In sign of 'fundamental' coronavirus challenge, Advisor Group downgraded
A month after completing a sector-reshaping deal, Advisor Group faces a credit downgrade — another signal of the severe potential wealth management fallout from the coronavirus pandemic.
Moody’s Investor Services dropped its corporate family rating for the $2.7 billion in debt issued by Advisor Group Holdings to “B3” from “B2” and changed the firm’s outlook to “negative” from “stable,” the agency said March 19. The firm had received confirmation of its “B2” rating in January, after a review related to Advisor Group’s $1.3-billion deal to buy Ladenburg Thalmann.
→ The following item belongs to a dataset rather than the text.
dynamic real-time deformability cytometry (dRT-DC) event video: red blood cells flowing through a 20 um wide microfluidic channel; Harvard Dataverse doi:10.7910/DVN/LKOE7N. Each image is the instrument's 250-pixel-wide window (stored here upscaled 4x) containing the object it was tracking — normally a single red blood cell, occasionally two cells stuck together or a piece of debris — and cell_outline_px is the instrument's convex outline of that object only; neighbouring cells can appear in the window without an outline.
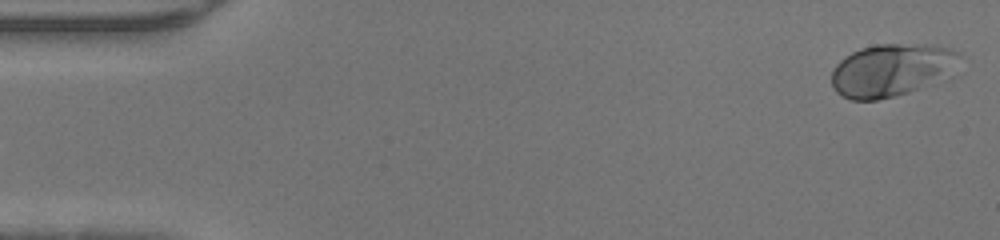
{"species": "human", "species_latin": "Homo sapiens", "temperature_condition": "warm", "stored_images_in_passage": 47, "camera_frame_rate_fps": 3000, "um_per_image_px": 0.085, "donor": {"sex": "male"}, "frame": {"image": 1, "passage_image": 1, "time_ms": 0.0, "image_size_px": [1000, 240], "cell_outline_px": [[960, 52], [936, 72], [916, 88], [908, 92], [876, 100], [852, 100], [836, 92], [832, 84], [832, 68], [844, 56], [860, 48], [876, 44], [924, 44], [952, 48]], "centroid_in_image_um": [75.45, 5.92], "position_along_channel_um": 9.5, "area_um2": 36.53}}
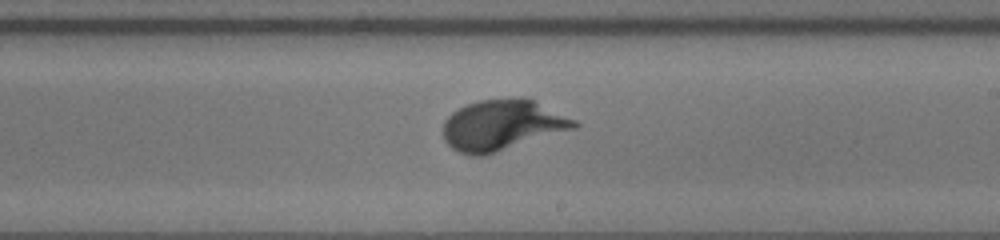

The “immediate effect” to profitability stemming from the Fed’s move to cut the federal funds rate to between 0% and 0.25% on March 15 prompted Moody’s to downgrade Advisor Group within the high-risk issuer category, Assistant Vice President Fadi Abdel Massih said in Moody’s report. The lower rating came with sobering words that could resonate throughout the industry.
“The economic, operational and other consequences of the ongoing coronavirus pandemic are profound, and the magnitude and duration of these consequences remains fluid and uncertain,” Massih said. “Similar to most of its peers, these matters present a fundamental credit challenge to Advisor Group.”
Representatives for Advisor Group didn’t immediately respond to requests for comment.
The Phoenix-based network of nine independent broker-dealers with some 11,500 advisors grew to its current size on Feb. 14 by completing the acquisition of Ladenburg’s five firms. In the only larger M&A deal announced in the IBD space last year, private equity firm Reverence Capital Partners bought 75% of Advisor Group for a reported price of more than $2 billion.
Advisor Group isn’t alone in grappling with its high leverage: PE capital has fueled record volume of M&A deals in wealth management for the past six years in a row. Two days earlier, Moody’s shifted the outlook for the parent firm of rival IBD network Cetera Financial Group to negative from stable but affirmed its B3 corporate family rating.
The two firms took similar paths in recent years, as shown by near-identical phrasing of the description offered in Moody’s report on its rating action. Both enjoyed “macroeconomic tailwinds” from rising interest rates and equity values for much of the past three years while making acquisitions that Moody’s says have delayed their efforts to pay down their debt.
Advisor Group’s Ladenburg deal gave it notable “scale in the consolidating [IBD] space” by adding some 4,400 advisors with $180 billion in client assets, Massih noted. However, the new giant IBD network now finds itself hampered by lower cash sweep revenues due to vanishing interest rates and smaller advisory fees connected to the falling equity values.
“The full and timely achievement of the extensive planned post-acquisition synergies will be more difficult for Advisor Group to achieve in the challenging operating environment that currently exists, pertaining to the coronavirus pandemic,” Massih said.
Adjusted debt-to-EBITDA above 7.5x, more debt-financed acquisitions and a failure to carry out the synergies from combining the two businesses could cause another downgrade. The factors that could lead to a stable outlook include reducing Advisor Group’s leverage below 6.5x, significant expansion of its business and expense slashing to offset lost revenue.
In addition, the negative outlook for Advisor Group means that an upgrade is “unlikely in the near future,” Massih said.